◆ **What is required**
Write every entry out again with no changes, and leave the images behind.

[Records drawn from a dataset]
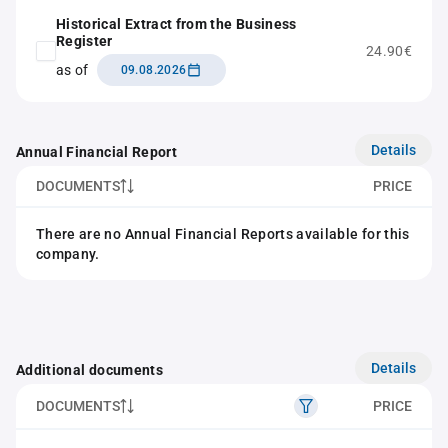
Historical Extract from the Business
Register
24.90€
as of
09.08.2026
Details
Annual Financial Report
DOCUMENTS
PRICE
There are no Annual Financial Reports available for this
company.
Details
Additional documents
DOCUMENTS
PRICE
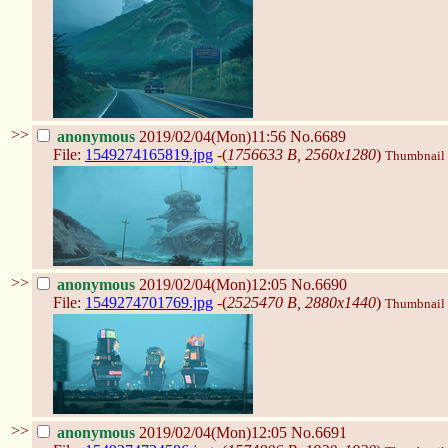
>>
anonymous
2019/02/04(Mon)11:56
No.6689
File:
1549274165819.jpg
-(
1756633 B, 2560x1280
)
Thumbnail d
>>
anonymous
2019/02/04(Mon)12:05
No.6690
File:
1549274701769.jpg
-(
2525470 B, 2880x1440
)
Thumbnail d
>>
anonymous
2019/02/04(Mon)12:05
No.6691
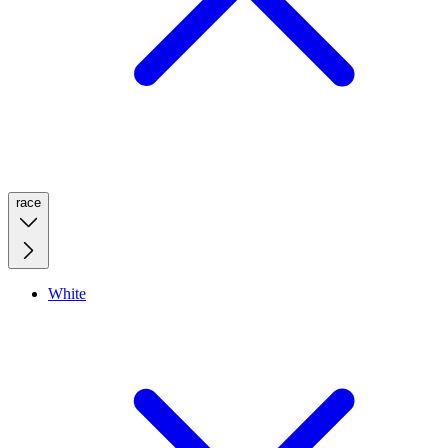
race
White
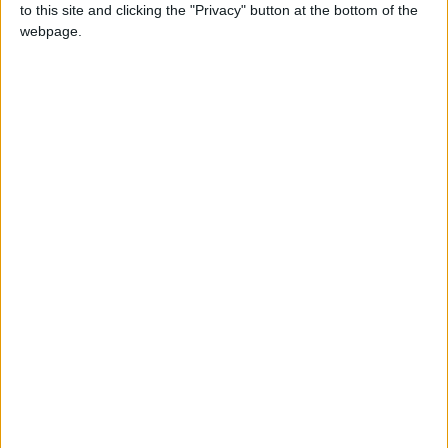
to this site and clicking the "Privacy" button at the bottom of the
webpage.
NEWS RELATED TO
Jordan records 8,234 new
COVID-19 cases
NEWS
Feb 28,2022
|
Jordan marks 7,861 new
cases positivity rate of
18.42%
NEWS
Feb 25,2022
|
Jordan marks 7,415 new
cases positivity rate of
18.53%
NEWS
Feb 24,2022
|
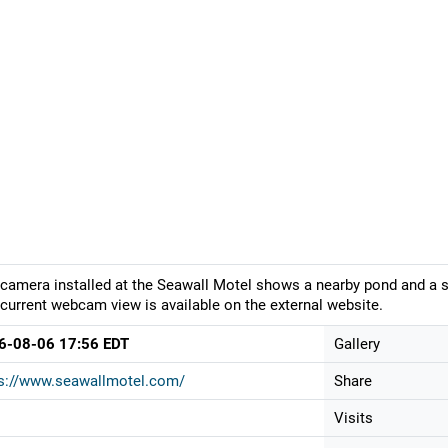
camera installed at the Seawall Motel shows a nearby pond and a sm
current webcam view is available on the external website.
6-08-06 17:56 EDT
Gallery
ps://www.seawallmotel.com/
Share
Visits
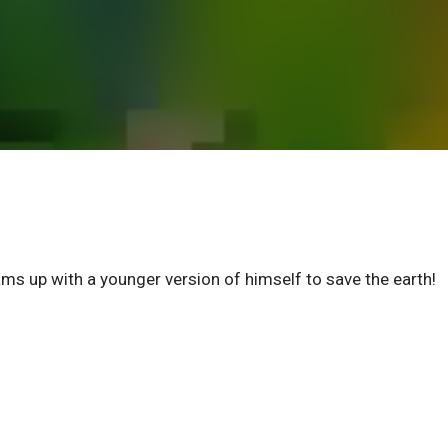
p with a younger version of himself to save the earth!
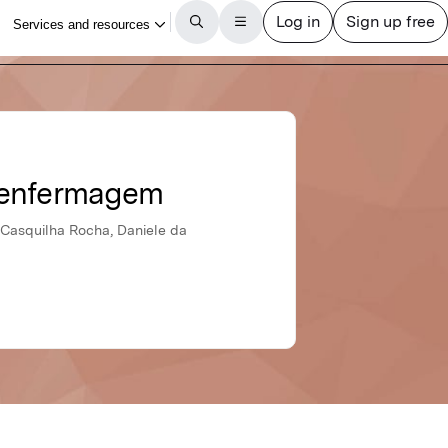
e enfermagem
 Casquilha Rocha, Daniele da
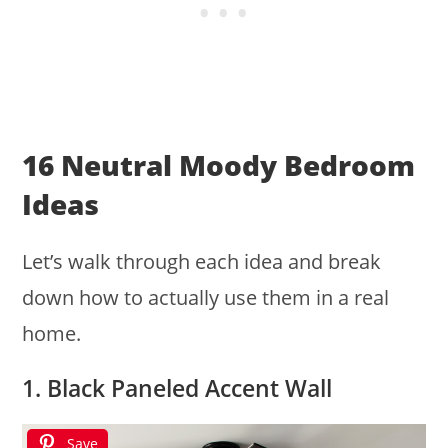
16 Neutral Moody Bedroom
Ideas
Let’s walk through each idea and break
down how to actually use them in a real
home.
1. Black Paneled Accent Wall
Save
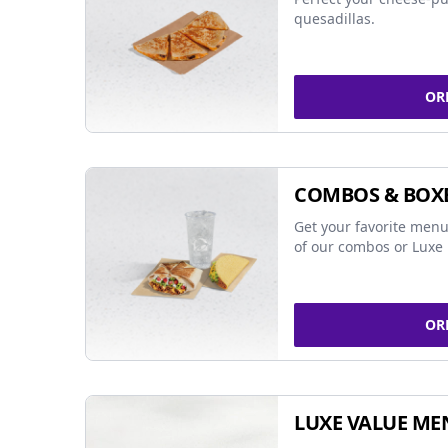
quesadillas.
OR
COMBOS & BOX
Get your favorite menu
of our combos or Luxe 
OR
LUXE VALUE ME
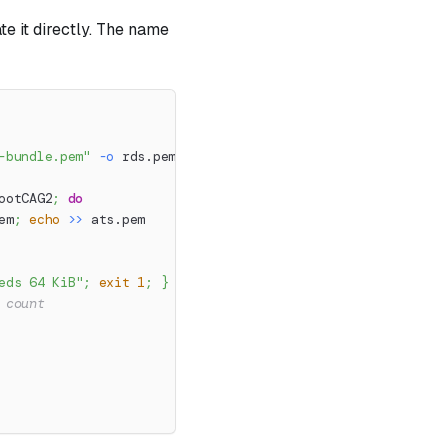
te it directly. The name
-bundle.pem"
-o
 rds.pem
ootCAG2
;
do
em
;
echo
>>
 ats.pem
eds 64 KiB"
;
exit
1
;
}
 count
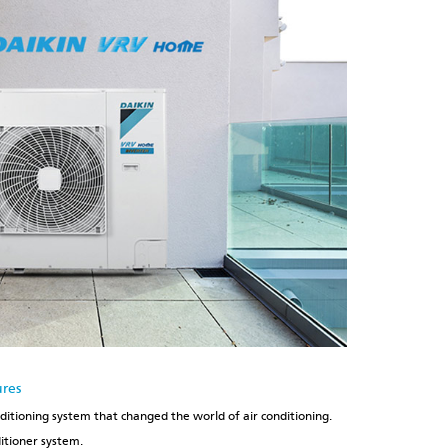
ures
nditioning system that changed the world of air conditioning.
ditioner system.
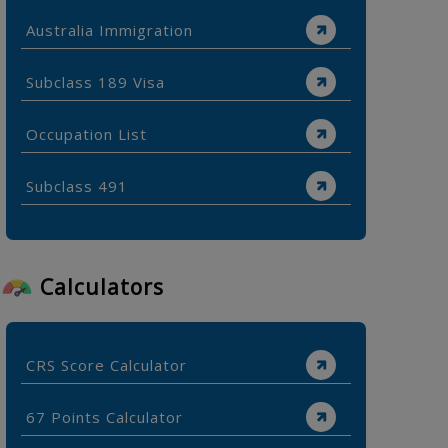
Australia Immigration
Subclass 189 Visa
Occupation List
Subclass 491
Calculators
CRS Score Calculator
67 Points Calculator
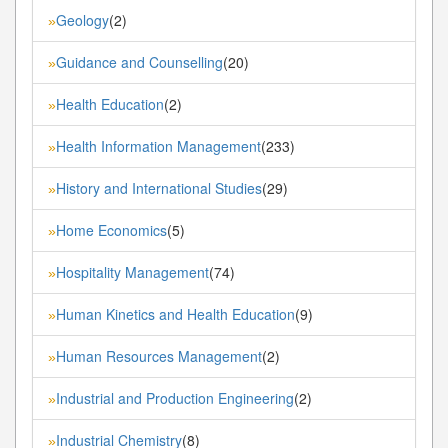
Geology
(2)
»
Guidance and Counselling
(20)
»
Health Education
(2)
»
Health Information Management
(233)
»
History and International Studies
(29)
»
Home Economics
(5)
»
Hospitality Management
(74)
»
Human Kinetics and Health Education
(9)
»
Human Resources Management
(2)
»
Industrial and Production Engineering
(2)
»
Industrial Chemistry
(8)
»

◆ **Solution to this task**
Historical Extract from the Business
Register
24.90€
as of
09.08.2026
Details
Annual Financial Report
DOCUMENTS
PRICE
There are no Annual Financial Reports available for this
company.
Details
Additional documents
DOCUMENTS
PRICE
>>
anonymous
2019/02/04(Mon)11:56
No.6689
File:
1549274165819.jpg
-(
1756633 B, 2560x1280
)
Thumbnail d
>>
anonymous
2019/02/04(Mon)12:05
No.6690
File:
1549274701769.jpg
-(
2525470 B, 2880x1440
)
Thumbnail d
>>
anonymous
2019/02/04(Mon)12:05
No.6691
race
White
to this site and clicking the "Privacy" button at the bottom of the
webpage.
NEWS RELATED TO
Jordan records 8,234 new
COVID-19 cases
NEWS
Feb 28,2022
|
Jordan marks 7,861 new
cases positivity rate of
18.42%
NEWS
Feb 25,2022
|
Jordan marks 7,415 new
cases positivity rate of
18.53%
NEWS
Feb 24,2022
|
camera installed at the Seawall Motel shows a nearby pond and a sm
current webcam view is available on the external website.
6-08-06 17:56 EDT
Gallery
ps://www.seawallmotel.com/
Share
Visits
p with a younger version of himself to save the earth!
e enfermagem
 Casquilha Rocha, Daniele da
16 Neutral Moody Bedroom
Ideas
Let’s walk through each idea and break
down how to actually use them in a real
home.
1. Black Paneled Accent Wall
Save
quesadillas.
OR
COMBOS & BOX
Get your favorite menu
of our combos or Luxe 
OR
LUXE VALUE ME
te it directly. The name
-bundle.pem"
-o
 rds.pem
ootCAG2
;
do
em
;
echo
>>
 ats.pem
eds 64 KiB"
;
exit
1
;
}
 count
ures
nditioning system that changed the world of air conditioning.
ditioner system.
Australia Immigration
Subclass 189 Visa
Occupation List
Subclass 491
Calculators
CRS Score Calculator
67 Points Calculator
Geology
(2)
»
Guidance and Counselling
(20)
»
Health Education
(2)
»
Health Information Management
(233)
»
History and International Studies
(29)
»
Home Economics
(5)
»
Hospitality Management
(74)
»
Human Kinetics and Health Education
(9)
»
Human Resources Management
(2)
»
Industrial and Production Engineering
(2)
»
Industrial Chemistry
(8)
»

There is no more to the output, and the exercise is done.